I remember years ago walking through a photography exhibit and reading a quote by a photographer who said that the art in photography isn’t how you take a photo but where you are standing.
Just from the photographs we receive at the Los Alamos Monitor, there seems to be an endless amount of locations to go to and snap one quality picture after another in Los Alamos.
It is not just the main attractions such as Fuller Lodge frosted with snow or the ancient caves that dot the landscape at Bandelier National Monument that make great works of art, it is also the sites that are less visted.
These places include a side of a house that has jagged, transparent icicles hanging from its gutters, a sandy stream bed with a solitary, golden aspen leaf lying on its surface or the patio area of Baskin Robbins that is both highlighted in sunlight and hidden in shadows.
What is really remarkable, at least for me, is that had it not been for these photographers standing where they were, these locations and their unique beauty would never have caught my attention.

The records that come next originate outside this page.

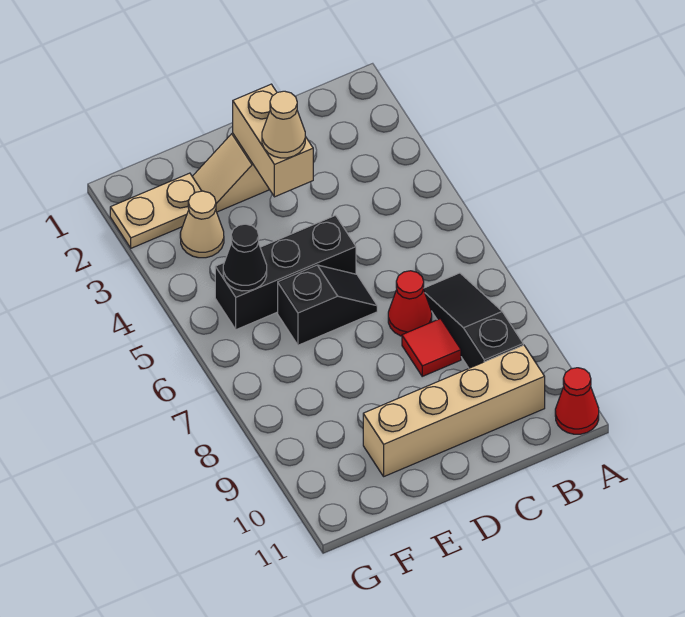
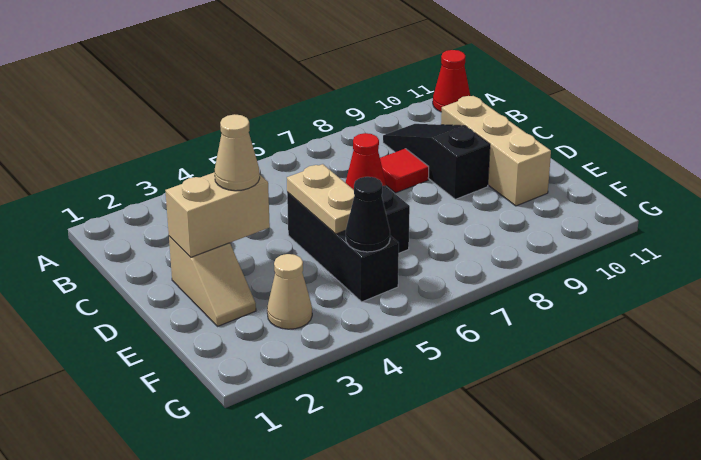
black 1x3 slope [423,273,523,368] -> black 1x3 slope turned to [383,124,490,199]
tan 1x4 brick [363,345,545,476] -> tan 1x3 brick [441,96,551,206]
tan 1x2 plate [110,173,201,248] -> tan 1x2 plate moved to [287,164,355,234]

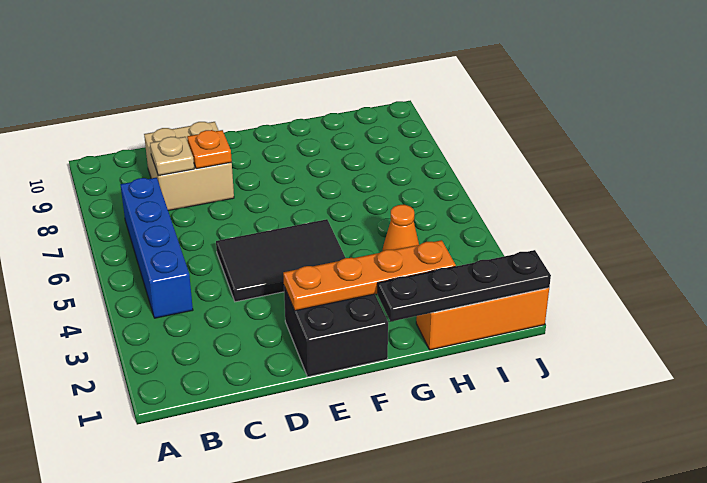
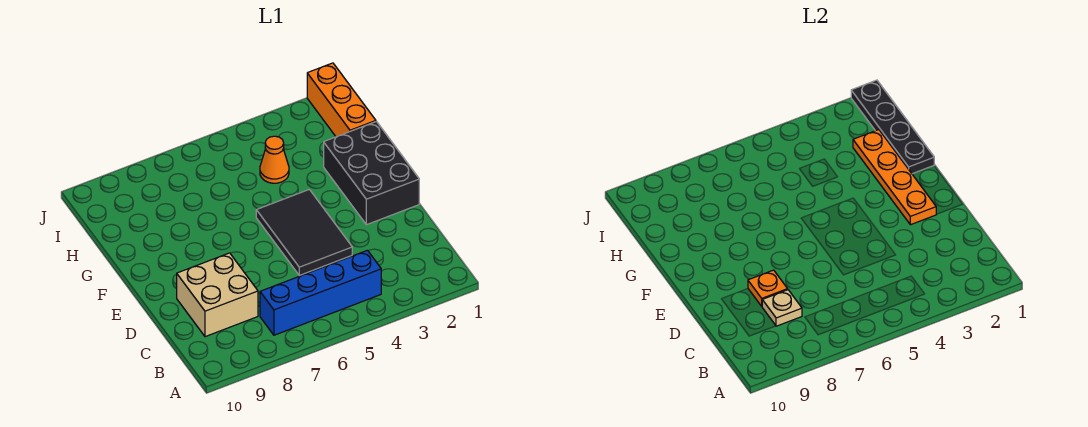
black 2x2 brick [284,287,388,377] -> black 2x3 brick [324,122,419,225]

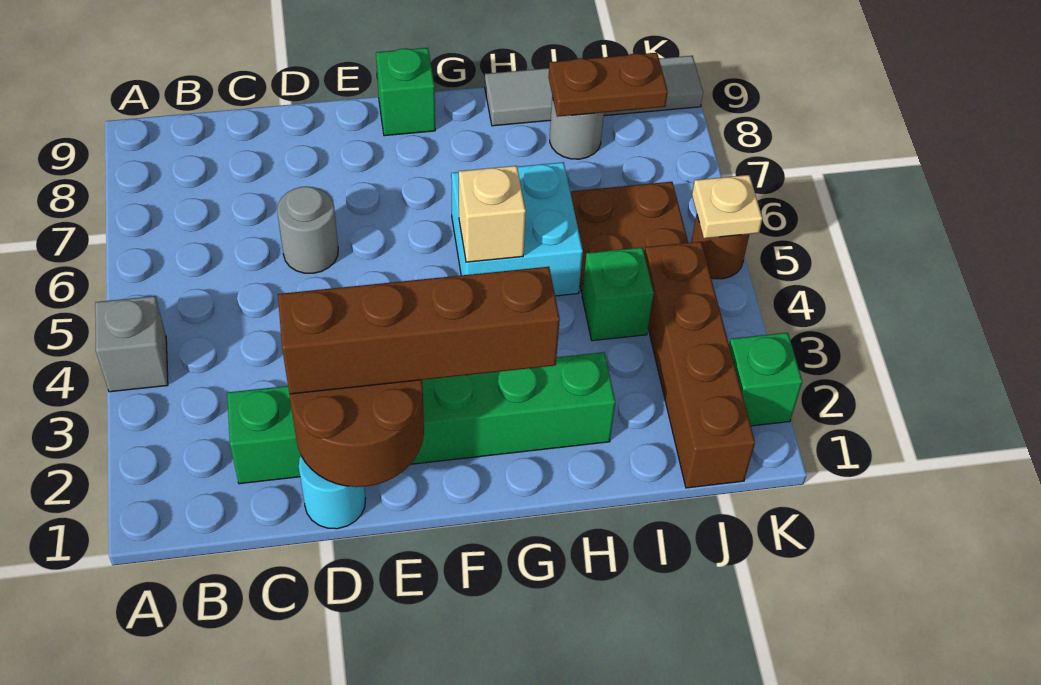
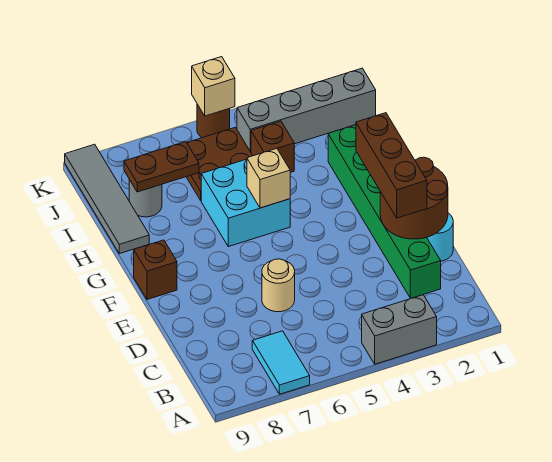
grey 1x1 brick [95,296,168,392] -> grey 1x2 brick [362,295,437,364]
none -> cyan 1x2 tile [252,331,310,394]
brown 1x4 brick [278,267,560,394] -> brown 1x3 brick [356,113,427,218]
grey 1x1 round brick [277,186,338,273] -> tan 1x1 round brick [262,259,295,312]
green 1x1 brick [376,48,435,136] -> brown 1x1 brick [134,240,177,299]
green 1x1 brick [582,247,654,341] -> brown 1x1 brick [251,121,294,172]
brown 1x2 plate [548,53,668,117] -> brown 1x2 plate turned to [124,142,199,192]
brown 1x4 brick [644,242,755,488] -> grey 1x4 brick [237,68,376,152]
green 1x1 brick [729,333,802,426] -> none
tan 1x1 plate [692,175,762,238] -> tan 1x1 brick [192,57,235,116]

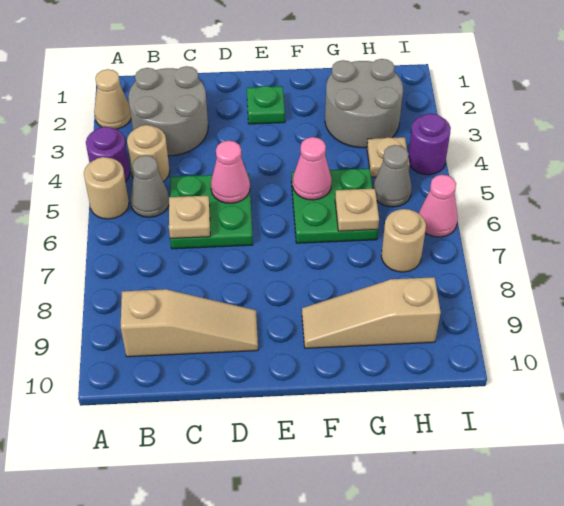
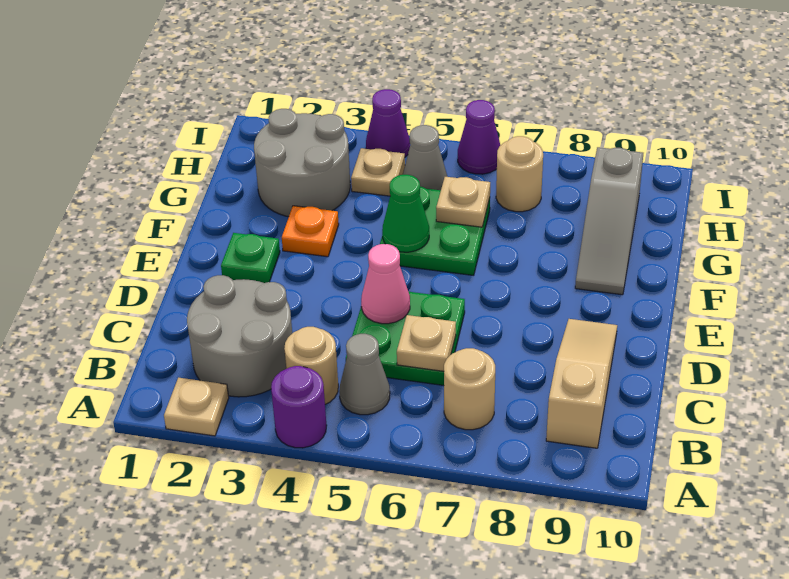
tan 1x1 cone [94,69,131,129] -> tan 1x1 plate [164,378,229,436]
tan 1x1 round brick [84,157,129,219] -> tan 1x1 round brick moved to [444,348,495,430]
none -> orange 1x1 plate [282,206,339,257]
pink 1x1 cone [293,137,332,200] -> green 1x1 cone [382,175,429,252]
tan 1x3 slope [302,277,441,348] -> grey 1x3 slope [575,147,643,295]
purple 1x1 round brick [408,113,451,175] -> purple 1x1 cone [366,89,410,157]
pink 1x1 cone [419,175,458,237] -> purple 1x1 cone [458,100,500,174]

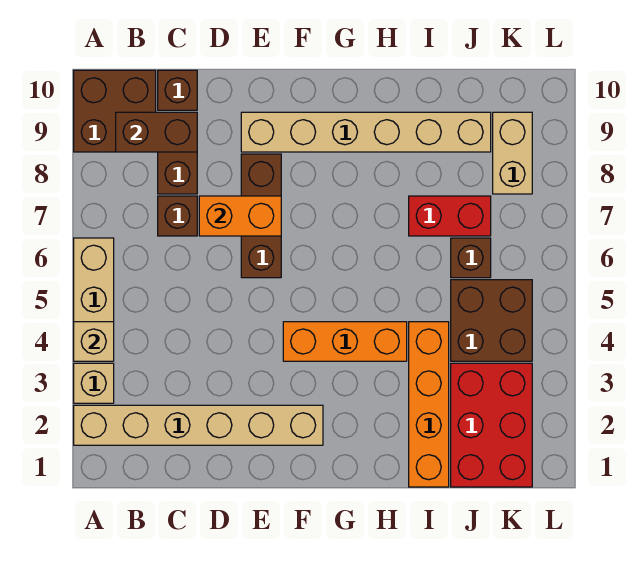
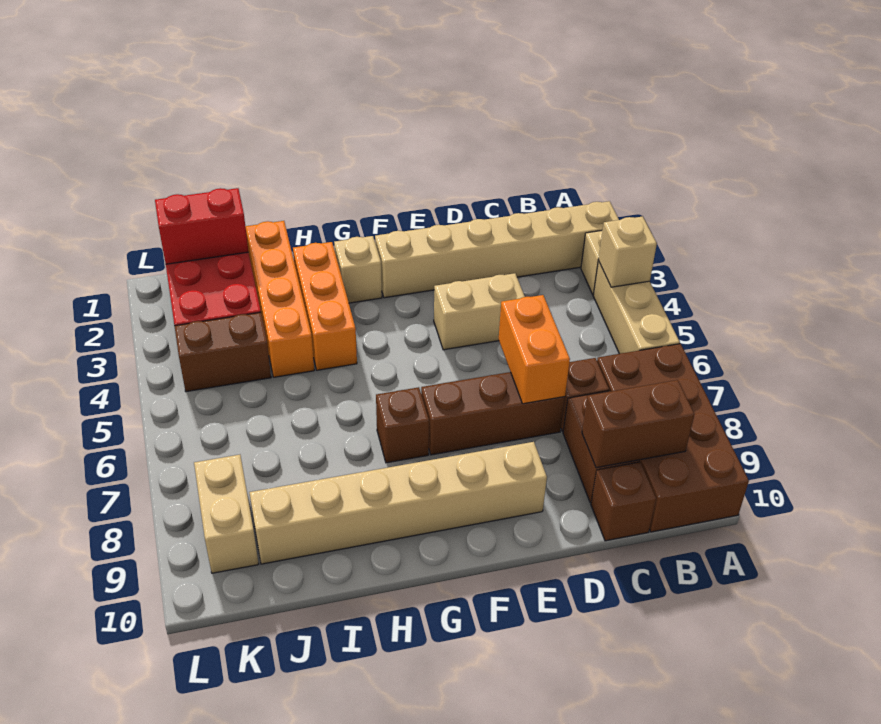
brown 2x2 brick [74,70,156,152] -> brown 2x4 brick [597,344,749,532]
none -> tan 1x2 brick [434,273,525,350]
orange 1x2 brick [199,196,281,236] -> orange 1x2 brick turned to [499,295,570,404]
brown 1x3 brick [241,154,281,278] -> brown 1x3 brick turned to [421,372,565,455]
orange 1x3 brick [283,322,407,361] -> orange 1x3 brick turned to [293,242,357,370]
none -> tan 1x1 brick [334,236,382,303]
red 1x2 brick [409,196,491,236] -> red 1x2 brick moved to [155,188,249,264]
brown 2x2 brick [451,280,532,361] -> brown 1x2 brick [175,312,271,392]
brown 1x1 brick [451,238,491,278] -> brown 1x1 brick moved to [376,387,429,463]

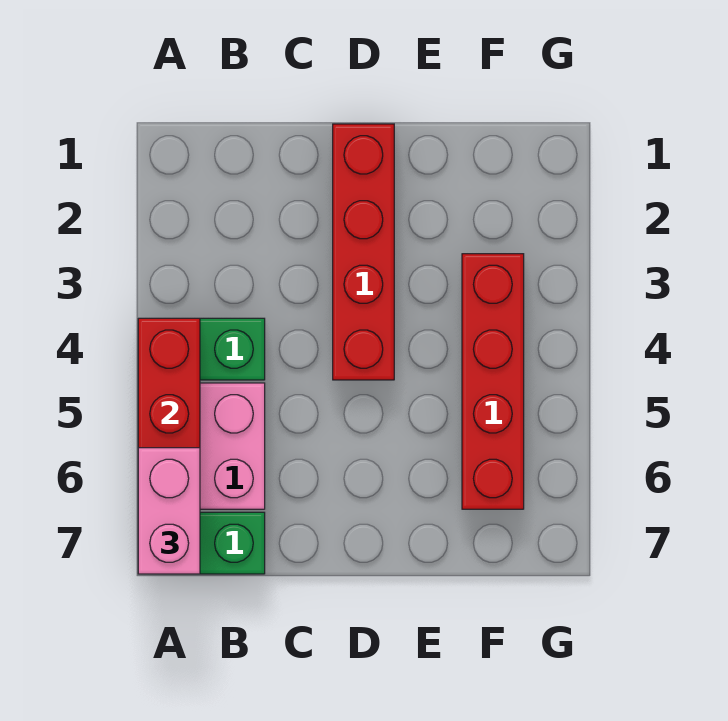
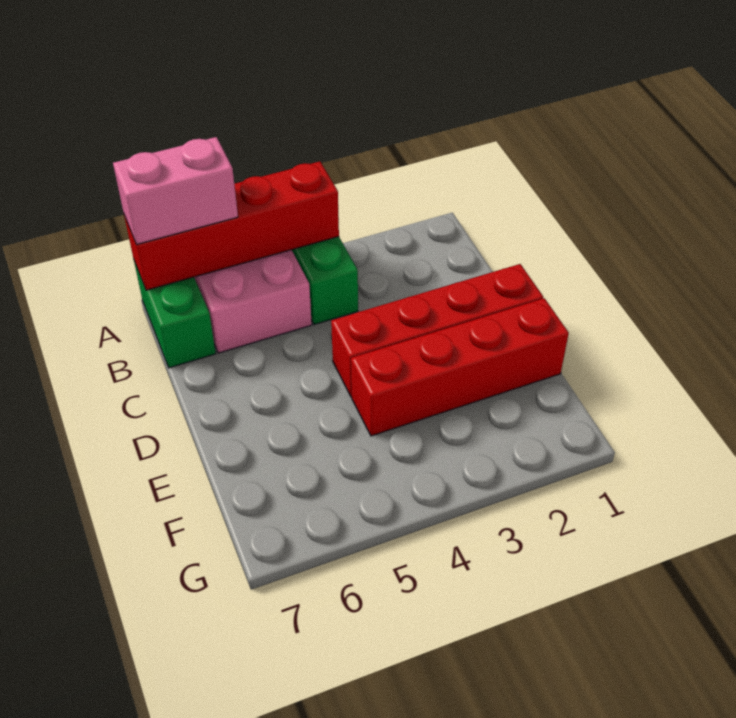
red 1x4 brick [462,254,524,509] -> red 1x4 brick moved to [351,298,569,436]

It’s not often that I, and I think many others, will stop to admire the artistic quality of an ice cream parlor’s sitting area or study the bottom of a streambed. We are usually too busy forging ahead to get through the day to notice what beauty our surroundings offer us.
How funny that by looking through a tiny viewfinder on a camera, our vision of the world and all its photogenic features is widened to an incredible size.
Plus, with the numerous local entities offering shows and contests, the time is right to pull out the camera and start walking around.